For the Fire, she originally started with her own ’05 age group but soon moved up a year to the ‘04s, immersing herself in a soccer environment that emphasized technical play. She gives credit to her current club coach, Garvin Quamina, for nurturing that part of her game, but the overall competitive environment she found was one in which she felt a natural fit.

 

“I loved playing soccer with my local club growing up, but once I got to the Fire, something clicked,” said Jackson. “I really found myself thriving in an environment with players who were driven, and my passion for the game just increased.”

 

A couple of months after she left the field in tears, she got to try out for ODP again, and this time made the Georgia state pool. After joining the Fire, she attended a U.S. Soccer National Training Center when she was 13 but thought she had performed poorly. Turns out, she didn’t. Current U.S. U-17 WYNT assistant Morgan Church was the coach for the event and spied her talent.

 

In early October 2019, Jackson was one of 59 players – all born in 2005 -- called into her first National Team training camp with the U-15 WYNT in Kansas City, Kansas.

 

In March 2020, she was called into a 33-player U-15 WYNT training camp in Carson, Calif., that also included four of her current teammates at World Cup qualifying: defenders Savannah King and Cameron Roller, midfielder Mia Bhuta and forward Nicollette Kiorpes. She was thriving with her new club and getting National Team call-ups. Her confidence was growing, and she was off and running.

 

Then COVID-19 hit. Not only was youth soccer put on hold, but a tour to England with a U.S. Club Soccer Id2 team was cancelled. It would have been her first trip outside the USA. Despite the disappointment, she had set the table to be involved in this U-17 cycle. When U.S. Soccer resumed youth programing in October 2021, she was part of the U-17 WYNT player pool and attended all three training camps before making the 20-player roster for the Concacaf Women’s U-17 Championship.
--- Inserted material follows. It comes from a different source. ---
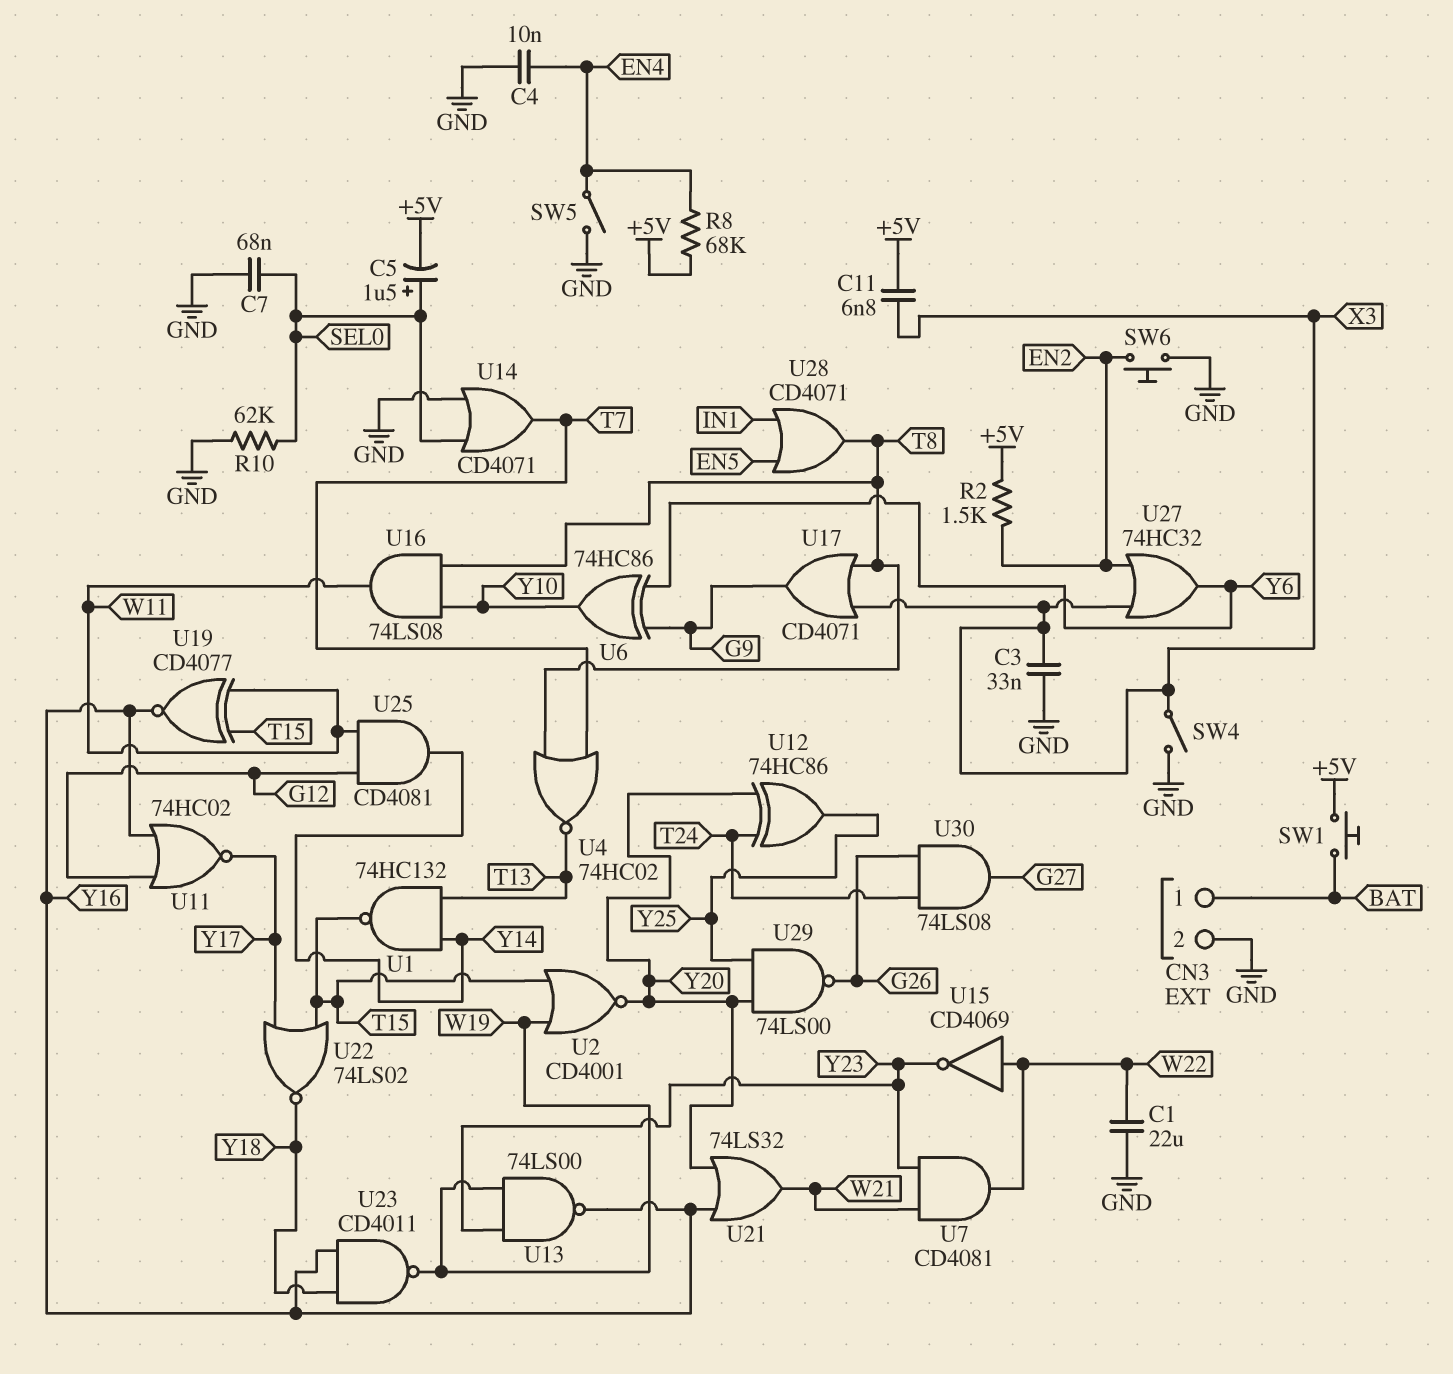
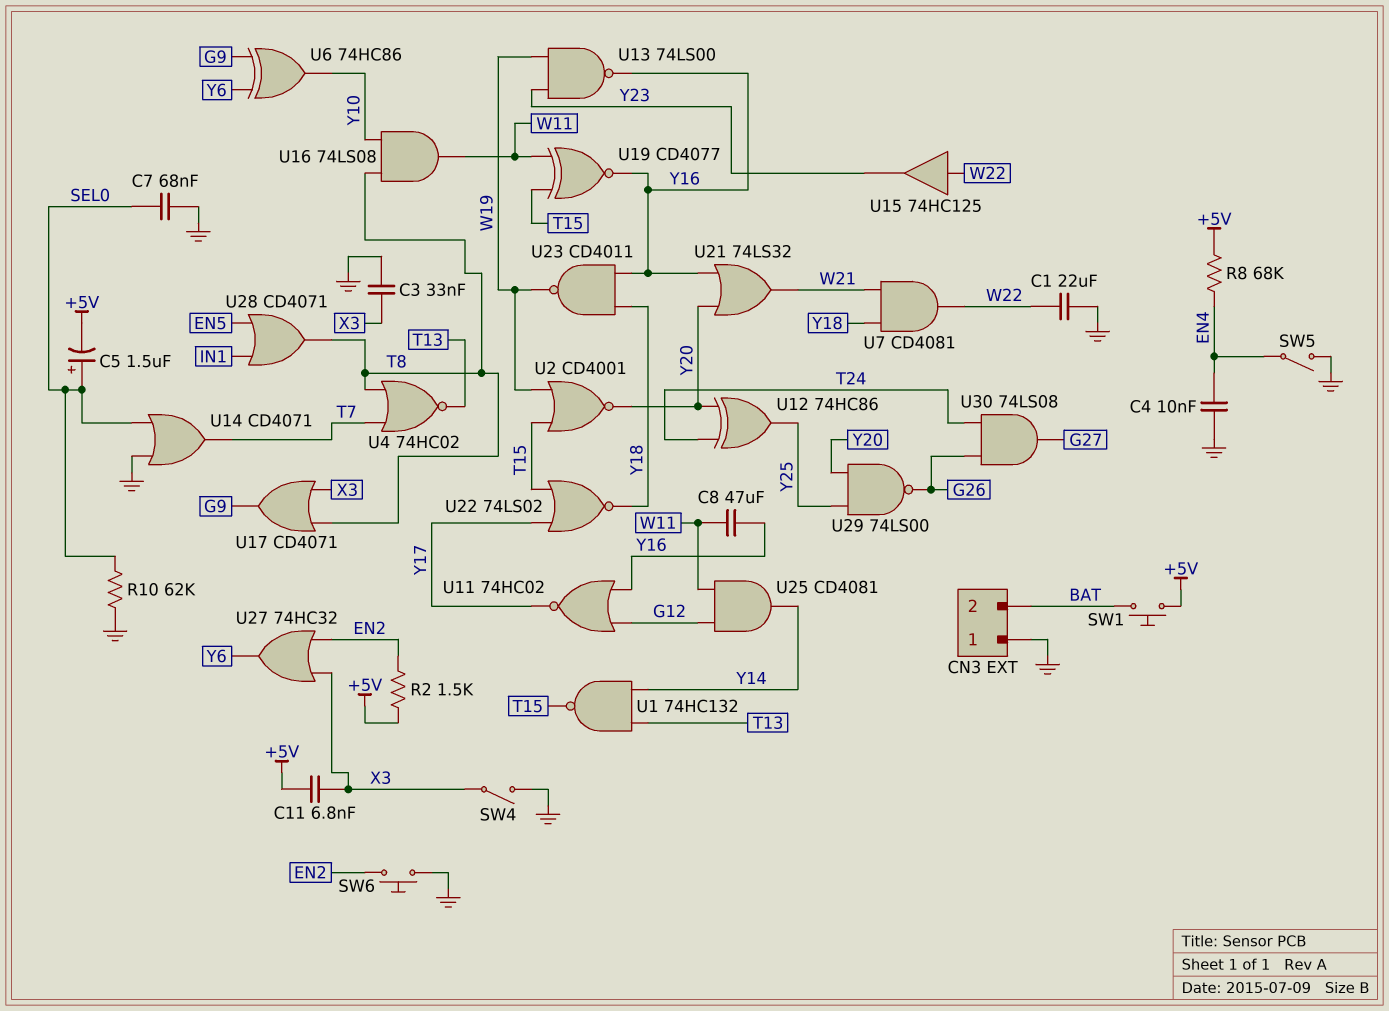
C8: none -> 47uF (W11, Y16)
CN3 pin 1: BAT -> GND
CN3 pin 2: GND -> BAT
U7: AND CD4081 (in W21, in Y23, out W22) -> AND CD4081 (in W21, in Y18, out W22)
U15: NOT CD4069 (in W22, out Y23) -> buffer 74HC125 (in W22, out Y23)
As it turned out, the Dominican Republic would be her first trip abroad.

 

When she looks back now at that tearful day at ODP tryouts, she smiles.

 

“I mean, when you’re young, you just don’t know what you don’t know,” said Jackson, who carries herself with a poise well beyond her 16 years. “Other than developing as a player and person, it is so important to embrace the mental toughness and the adversity. Having support from my parents, coaches and friends has helped. (U.S. U-17 head coach Natalia Astrain) always says ‘be a good person first before being a good player,’ so I always try to live by that.”

Jackson considers herself a perfectionist, an important quality for high achievers but also one that can make that mental battle even more difficult.

“Being just a little bit better every day is really important to me,” said the high school sophomore. “I’m very hard on myself, so I need to make sure that I don’t dwell on mistakes, even though I have trouble not focusing on that. But I always tell myself to be positive and move on.”

 

As she’s played up an age group for her club, she’s felt herself getting stronger and quicker with and without the ball. She’s had to in order to excel against older players.

 

“Everyone has their own journey, but I hope mine is less about the end product and more about the process,” said Jackson. “That process for me is living in the moment with the confidence that I will take advantage of all of the opportunities that will come in the future if I do the work and stay in a good place mentally.”

 

She’s certainly on the right path now and -- once again showing wisdom that belies her age -- seems to have a solid grasp on the tools for her personal and athletic growth.

 

“I think it’s really important to focus on being better every day, not just on being ‘the best’, which I think would put a limit on my development,” said Jackson. “Being the best means it’s tough to get better and can be frustrating if you’re not, so I strive to focus on short-term goals in development and hopefully that will lead to greater success in the long run.”

 

It’s a good message for the 12-year-old Riley Jackson, freshly cut from her ODP team, whose soccer career was not even close to being over. In fact, it was just getting started.